Saturday night, downtown Wetumpka was struck by an EF-2 tornado. Assessments of the damage are ongoing; but several buildings are confirmed down. Most notably the historic First Presbyterian Church of Wetumpka is a total loss.
Alabama Gov. Kay Ivey said on Twitter, “I’ve talked with Wetumpka Mayor Willis & have assured him of available assistance. I’ve also been receiving updates from @B_Hastings_EMA. Now is the time for first responders to do assessments, recovery & damage control. Praying for all affected.”
“My thoughts are with all those impacted by the tornado in Elmore County yesterday, and my office stands ready to assist in whatever ways we are able,” U.S. Rep. Martha Roby, R-Montgomery, said. “As we await further details about the full scale of damages, I will be praying for those who have been injured.”

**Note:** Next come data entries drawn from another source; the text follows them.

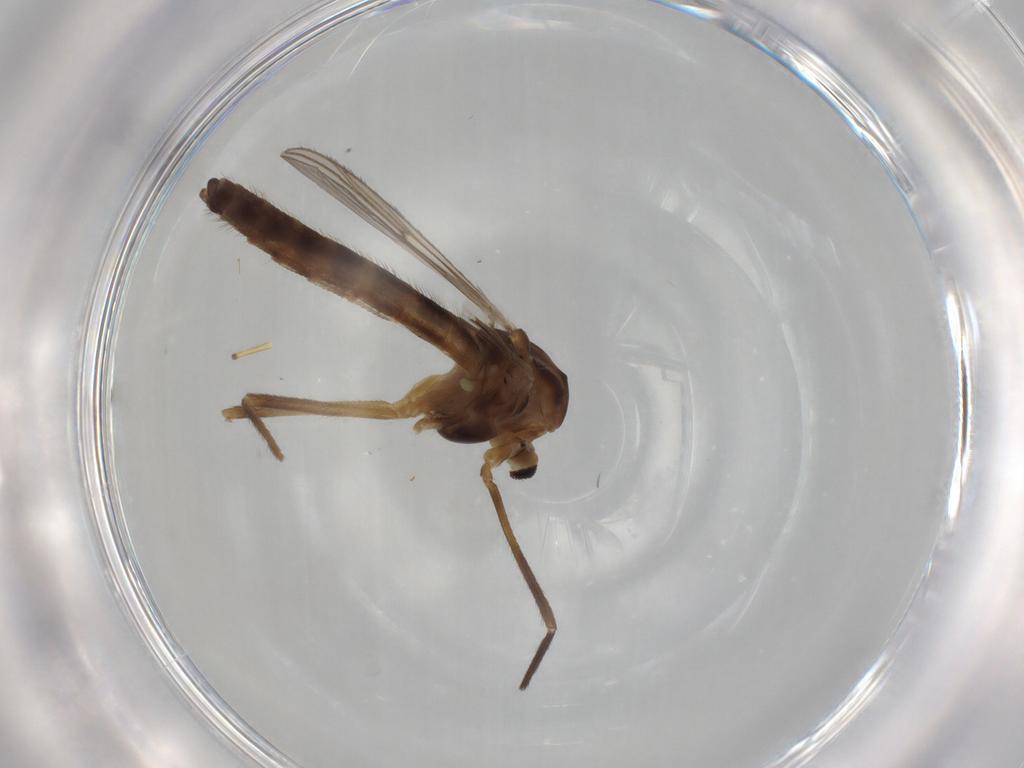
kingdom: Animalia
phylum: Arthropoda
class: Insecta
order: Diptera
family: Chironomidae
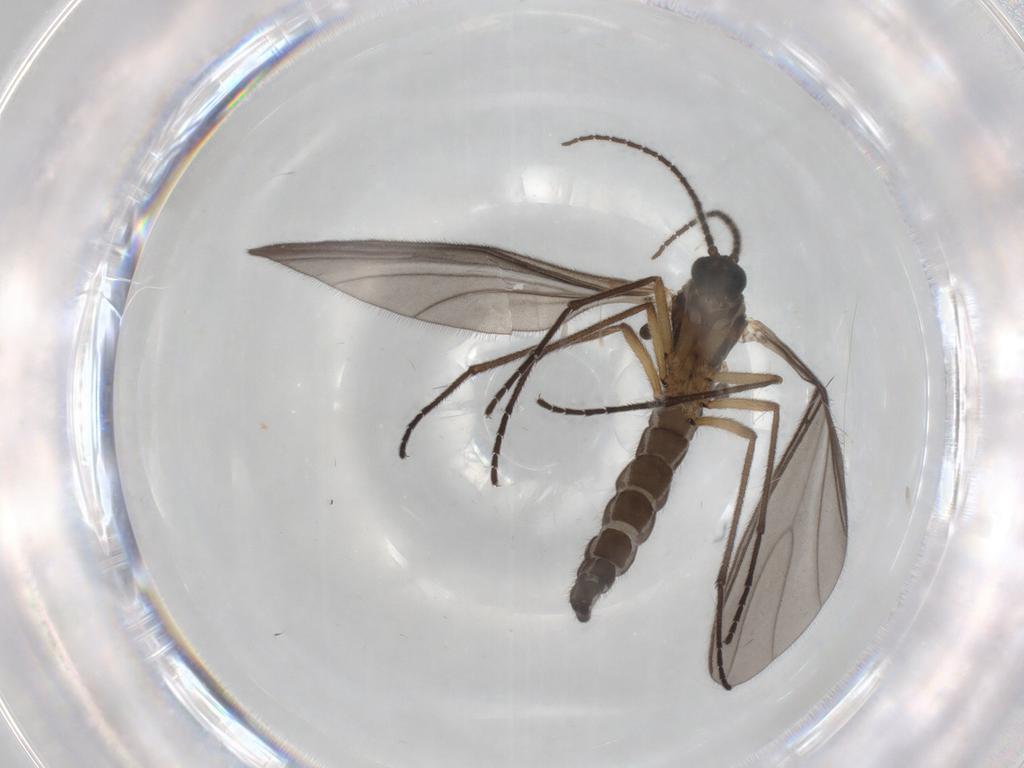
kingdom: Animalia
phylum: Arthropoda
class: Insecta
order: Diptera
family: Sciaridae
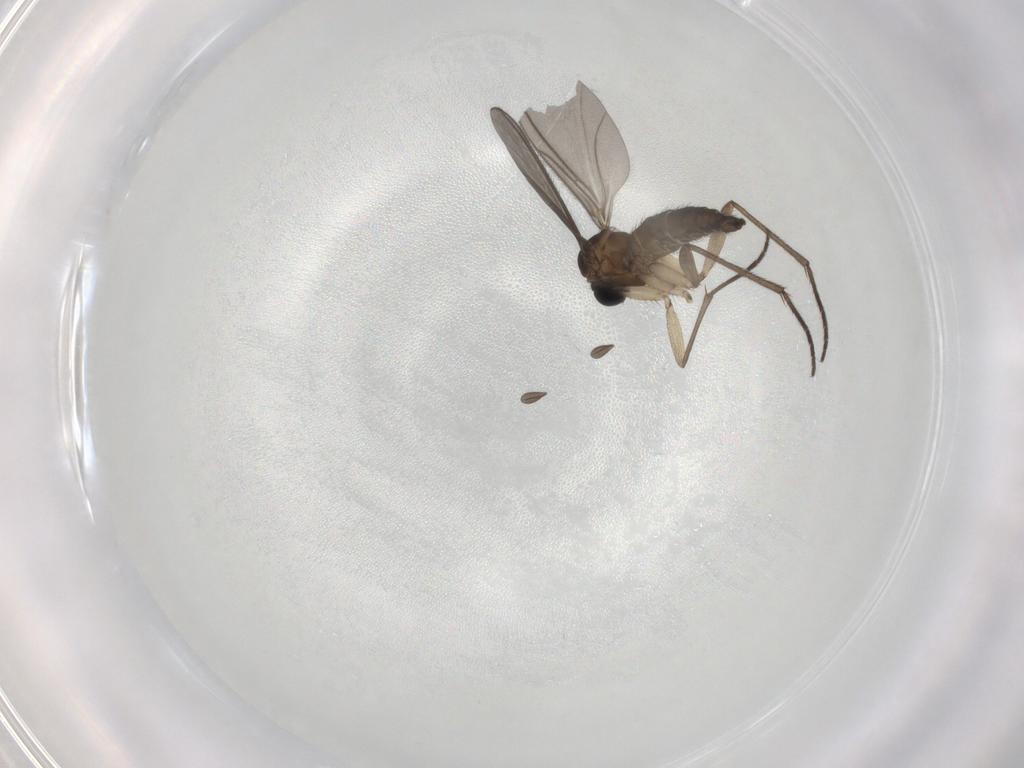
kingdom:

“Join me in saying a prayer for our fellow Alabamians in Elmore County impacted by these tornadoes,” U.S. Rep. Bradley Byrne, R-Montrose, said. “Let’s also say a prayer for local officials and first responders as they work to assess the damage.”
Sen. Richard Shelby said on social media: “Thinking about the people in and around #Wetumpka affected by the devastating tornado. Thank you to local law enforcement and first responders on the scene.”
“Pray for Wetumpka, Alabama,” State Auditor Jim Zeigler said. The 1856 First Presbyterian Church here this morning, and gone this afternoon in the tornado. 163 years serving the people.
Wetumpka Mayor Jerry Willis told reporters with WVTM TV Channel 13 that there is significant damage to the city’s downtown.
“We’ve been hit very hard,” Willis said. “I’ve been here 53 years. These things have been here a whole lot longer than me. It’s just devastating to see this — how it snaps off power poles and trees, the buildings that we have. Our police station, about half of it is damaged, affecting our police department.”
More than two dozen homes and buildings were destroyed including the senior center. Other structures were damaged in the storm.
On Monday, Ivey will join Willis and other city and county officials to conduct a tour of the damaged areas in Wetumpka impacted.
Following her tour, Ivey will meet with officials and then address the Alabama press regarding the damage she has seen.
Volunteers looking to help with the clean-up efforts in downtown Wetumpka or in the county should contact the Elmore County EMA office at (334) 567-6451. The Elmore County Commission and City of Wetumpka are appreciative of volunteers wanting to assist but want to ensure coordination to maximize recovery efforts and resources.
Severe weather is an ever-present threat to people in Alabama. While fortunately, it appears, as of press time, that no one died in this tornado, more people in Alabama have been killed by tornadoes since World War II (and we started keeping an accurate count) than in any other state.